The SMS Spam Collection is a set of SMS tagged messages that have been collected for SMS Spam research. It contains one set of SMS messages in English, tagged acording being ham (legitimate) or spam. The challenge is classify messages Spam there of not.  
First of all, let's read full datasets from CSV file using pandas lib.

In [None]:
import numpy as np
import pandas as pd

df = pd.read_csv("../input/sms-spam-collection-dataset/spam.csv", encoding = 'latin-1', usecols=[0,1])
df.columns = ['category', 'message']

Initially target column has two values 'spam' and 'ham'. Encode it to numeric column.

In [None]:
def encode_category(cat):
    if cat == 'spam':
        return 1
    else:
        return 0
    
df['category'] = df['category'].apply(encode_category)

df.head()

Convert Message text to features columns using CountVectorizer, based on token occurrence counts.  
Also I tried using TfidfVectorizer, but accuracy didn't improve.  
I tried to add new feature 'Length of message'. And this also didn't provide any benefits to final accuracy.

In [None]:
from scipy.sparse import hstack
from sklearn.feature_extraction.text import CountVectorizer

vectorizer = CountVectorizer(encoding = "latin-1", strip_accents = "unicode", stop_words = "english")

features = vectorizer.fit_transform(df["message"])

Split all data to train and validation datasets. Use Stratify parameter to keep proportion of Spam/Ham values in training data same as in validation dataset.

In [None]:
from sklearn.model_selection import train_test_split

X_train, X_test, y_train, y_test = train_test_split(features, df["category"], stratify = df["category"], test_size = 0.2)

Trying to use most appropriate classifiers for test data processing: MultinomialNB and SGDClassifier

In [None]:
from sklearn.naive_bayes import MultinomialNB
from sklearn import metrics
mn_clf = MultinomialNB().fit(X_train, y_train)

y_pred = mn_clf.predict(X_test)

print("Classifier %s:\n%s"
      % (mn_clf, metrics.classification_report(y_test, y_pred)))

In [None]:
from sklearn.linear_model import SGDClassifier
sgd_clf = SGDClassifier().fit(X_train, y_train)

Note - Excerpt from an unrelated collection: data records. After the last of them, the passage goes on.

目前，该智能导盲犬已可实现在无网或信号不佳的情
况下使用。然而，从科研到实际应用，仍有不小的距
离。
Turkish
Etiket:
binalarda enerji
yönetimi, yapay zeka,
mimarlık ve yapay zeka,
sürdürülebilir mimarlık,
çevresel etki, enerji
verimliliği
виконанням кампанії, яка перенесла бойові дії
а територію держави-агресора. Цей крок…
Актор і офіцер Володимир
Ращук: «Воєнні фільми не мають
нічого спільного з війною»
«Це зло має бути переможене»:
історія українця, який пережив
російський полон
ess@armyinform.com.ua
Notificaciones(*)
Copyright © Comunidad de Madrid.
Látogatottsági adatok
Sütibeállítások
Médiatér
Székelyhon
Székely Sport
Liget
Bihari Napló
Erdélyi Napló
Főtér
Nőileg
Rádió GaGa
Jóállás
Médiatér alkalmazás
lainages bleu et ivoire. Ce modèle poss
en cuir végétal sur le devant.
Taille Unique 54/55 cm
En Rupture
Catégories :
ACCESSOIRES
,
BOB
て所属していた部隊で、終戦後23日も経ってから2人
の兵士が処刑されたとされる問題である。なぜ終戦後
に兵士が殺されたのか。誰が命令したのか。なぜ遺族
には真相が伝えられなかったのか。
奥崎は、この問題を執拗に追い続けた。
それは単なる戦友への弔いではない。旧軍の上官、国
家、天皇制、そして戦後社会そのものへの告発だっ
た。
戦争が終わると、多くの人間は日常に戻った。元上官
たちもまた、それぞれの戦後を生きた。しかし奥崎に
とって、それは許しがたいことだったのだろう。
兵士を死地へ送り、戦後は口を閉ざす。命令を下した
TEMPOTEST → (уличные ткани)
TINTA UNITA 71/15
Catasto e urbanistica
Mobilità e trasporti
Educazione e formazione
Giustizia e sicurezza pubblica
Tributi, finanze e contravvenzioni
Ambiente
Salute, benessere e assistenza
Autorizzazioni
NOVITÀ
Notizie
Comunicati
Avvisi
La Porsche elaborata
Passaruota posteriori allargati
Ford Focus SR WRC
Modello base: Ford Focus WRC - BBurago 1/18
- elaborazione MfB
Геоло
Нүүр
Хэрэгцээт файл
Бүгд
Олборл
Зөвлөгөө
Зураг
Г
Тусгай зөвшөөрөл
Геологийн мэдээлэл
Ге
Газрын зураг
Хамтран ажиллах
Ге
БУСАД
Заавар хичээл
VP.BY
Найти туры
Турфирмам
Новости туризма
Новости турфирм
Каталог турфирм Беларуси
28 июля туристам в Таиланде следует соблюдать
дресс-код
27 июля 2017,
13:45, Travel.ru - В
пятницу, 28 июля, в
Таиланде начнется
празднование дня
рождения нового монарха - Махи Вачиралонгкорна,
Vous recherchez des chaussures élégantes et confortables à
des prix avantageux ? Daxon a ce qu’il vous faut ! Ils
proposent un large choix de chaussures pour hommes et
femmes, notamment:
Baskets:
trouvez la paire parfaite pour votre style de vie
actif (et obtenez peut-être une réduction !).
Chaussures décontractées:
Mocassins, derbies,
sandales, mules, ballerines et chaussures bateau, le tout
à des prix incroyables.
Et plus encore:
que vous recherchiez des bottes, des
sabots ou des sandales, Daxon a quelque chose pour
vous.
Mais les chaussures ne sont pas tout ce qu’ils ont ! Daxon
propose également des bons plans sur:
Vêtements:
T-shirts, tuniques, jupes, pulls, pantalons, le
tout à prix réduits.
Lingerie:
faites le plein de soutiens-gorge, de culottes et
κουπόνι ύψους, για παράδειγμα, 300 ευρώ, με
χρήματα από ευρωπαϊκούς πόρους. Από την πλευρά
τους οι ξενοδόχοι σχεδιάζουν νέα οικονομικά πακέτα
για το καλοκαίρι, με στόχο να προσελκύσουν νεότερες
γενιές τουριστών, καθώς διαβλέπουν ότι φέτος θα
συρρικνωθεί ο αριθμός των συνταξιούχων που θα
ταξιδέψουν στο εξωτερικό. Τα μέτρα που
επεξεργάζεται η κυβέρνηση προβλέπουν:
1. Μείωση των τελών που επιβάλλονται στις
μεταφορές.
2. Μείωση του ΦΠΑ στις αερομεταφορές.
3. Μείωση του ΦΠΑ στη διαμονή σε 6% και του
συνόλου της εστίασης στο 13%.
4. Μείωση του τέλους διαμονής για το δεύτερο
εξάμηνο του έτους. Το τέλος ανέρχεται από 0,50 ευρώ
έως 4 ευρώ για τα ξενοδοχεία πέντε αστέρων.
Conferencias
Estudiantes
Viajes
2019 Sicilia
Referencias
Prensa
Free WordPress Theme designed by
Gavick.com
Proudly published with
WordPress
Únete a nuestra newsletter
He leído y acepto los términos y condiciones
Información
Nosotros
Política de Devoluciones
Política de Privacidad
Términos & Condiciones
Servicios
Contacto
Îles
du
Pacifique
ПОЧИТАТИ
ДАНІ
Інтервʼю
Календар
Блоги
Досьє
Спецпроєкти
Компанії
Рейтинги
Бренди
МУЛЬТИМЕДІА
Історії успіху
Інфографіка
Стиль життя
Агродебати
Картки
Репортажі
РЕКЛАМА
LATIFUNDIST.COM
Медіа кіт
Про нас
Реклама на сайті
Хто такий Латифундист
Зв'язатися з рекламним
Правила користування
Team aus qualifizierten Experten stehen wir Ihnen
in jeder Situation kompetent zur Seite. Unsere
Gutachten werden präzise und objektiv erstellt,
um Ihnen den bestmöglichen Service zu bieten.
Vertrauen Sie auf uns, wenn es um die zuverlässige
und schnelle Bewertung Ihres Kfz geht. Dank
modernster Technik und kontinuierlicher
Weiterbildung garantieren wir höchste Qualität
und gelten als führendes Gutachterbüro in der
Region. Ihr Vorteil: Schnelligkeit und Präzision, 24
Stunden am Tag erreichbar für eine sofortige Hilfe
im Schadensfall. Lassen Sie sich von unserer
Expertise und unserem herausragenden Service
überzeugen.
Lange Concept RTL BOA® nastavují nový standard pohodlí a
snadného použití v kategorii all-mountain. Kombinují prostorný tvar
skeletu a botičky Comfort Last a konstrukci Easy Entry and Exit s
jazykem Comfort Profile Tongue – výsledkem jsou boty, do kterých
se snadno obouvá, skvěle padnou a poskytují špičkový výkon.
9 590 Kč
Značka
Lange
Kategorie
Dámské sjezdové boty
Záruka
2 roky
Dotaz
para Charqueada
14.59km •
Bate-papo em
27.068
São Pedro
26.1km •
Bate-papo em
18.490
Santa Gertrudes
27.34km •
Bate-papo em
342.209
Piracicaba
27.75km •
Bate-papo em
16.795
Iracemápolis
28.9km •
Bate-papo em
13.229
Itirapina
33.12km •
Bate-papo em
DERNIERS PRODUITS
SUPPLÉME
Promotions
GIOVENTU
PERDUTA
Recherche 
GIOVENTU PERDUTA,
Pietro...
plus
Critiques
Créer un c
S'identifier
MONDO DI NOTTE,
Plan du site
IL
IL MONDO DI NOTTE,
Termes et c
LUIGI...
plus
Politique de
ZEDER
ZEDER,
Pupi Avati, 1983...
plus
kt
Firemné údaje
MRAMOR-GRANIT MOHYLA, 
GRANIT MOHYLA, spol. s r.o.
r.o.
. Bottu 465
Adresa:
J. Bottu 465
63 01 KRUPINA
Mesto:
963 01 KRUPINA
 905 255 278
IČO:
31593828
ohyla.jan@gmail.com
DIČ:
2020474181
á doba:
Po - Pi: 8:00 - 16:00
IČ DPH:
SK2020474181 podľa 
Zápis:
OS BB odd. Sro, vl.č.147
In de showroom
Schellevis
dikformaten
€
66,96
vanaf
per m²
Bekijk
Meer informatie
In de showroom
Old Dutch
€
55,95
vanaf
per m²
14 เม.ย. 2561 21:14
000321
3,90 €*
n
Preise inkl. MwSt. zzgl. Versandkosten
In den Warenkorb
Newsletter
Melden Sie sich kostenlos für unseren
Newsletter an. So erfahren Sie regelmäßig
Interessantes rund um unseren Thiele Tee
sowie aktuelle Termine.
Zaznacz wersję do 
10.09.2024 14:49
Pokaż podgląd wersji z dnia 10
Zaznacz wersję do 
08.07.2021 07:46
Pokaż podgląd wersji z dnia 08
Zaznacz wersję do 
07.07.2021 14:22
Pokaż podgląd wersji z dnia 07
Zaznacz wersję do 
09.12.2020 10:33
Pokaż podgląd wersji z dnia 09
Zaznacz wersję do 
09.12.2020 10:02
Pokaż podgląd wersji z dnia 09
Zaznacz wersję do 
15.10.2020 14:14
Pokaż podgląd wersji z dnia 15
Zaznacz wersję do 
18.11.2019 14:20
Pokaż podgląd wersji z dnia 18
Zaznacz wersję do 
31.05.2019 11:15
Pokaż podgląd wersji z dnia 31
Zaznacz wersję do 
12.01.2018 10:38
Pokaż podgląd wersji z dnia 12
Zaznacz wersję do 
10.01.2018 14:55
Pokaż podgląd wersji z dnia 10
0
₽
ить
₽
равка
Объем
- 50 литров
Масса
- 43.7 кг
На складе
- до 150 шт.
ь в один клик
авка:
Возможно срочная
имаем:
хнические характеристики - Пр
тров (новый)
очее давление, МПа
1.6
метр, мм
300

y_pred = sgd_clf.predict(X_test)
print("Classifier %s:\n%s"
      % (sgd_clf, metrics.classification_report(y_test, y_pred)))

SGDClassifier wins!
Trying to fing best hyperparameters using GridSearchCV

In [None]:
from sklearn.model_selection import GridSearchCV

params = {
    "loss" : ["hinge"],
    "alpha" : [0.0001, 0.001, 0.01, 0.1],
    "penalty" : ["l2", "l1", "none"],
}

sgd_clf = SGDClassifier()
gs_clf = GridSearchCV(sgd_clf, param_grid=params)

gs_clf.fit(X_train, y_train)
print(gs_clf.best_params_)

Getting final score with best parameters.

In [None]:
sgd_clf = SGDClassifier(**gs_clf.best_params_).fit(X_train, y_train)

y_pred = sgd_clf.predict(X_test)
print("Best for classifier %s:\n%s"
      % (sgd_clf, metrics.classification_report(y_test, y_pred)))

Let's take a look at messages falsely recognized as Spam.

In [None]:
false_pos = list(y_test[(y_test != y_pred) & (y_pred == 1)].index)
print("False spam:", df.iloc[false_pos]['message'].values)

No false Spam messages! This is unexected but great result.  
Let's find messages falsely recognized as not Spam.

In [None]:
false_neg = list(y_test[(y_test != y_pred) & (y_pred == 0)].index)
print("False ham:", df.iloc[false_neg]['message'].values)

Definitely, there is room for improvement.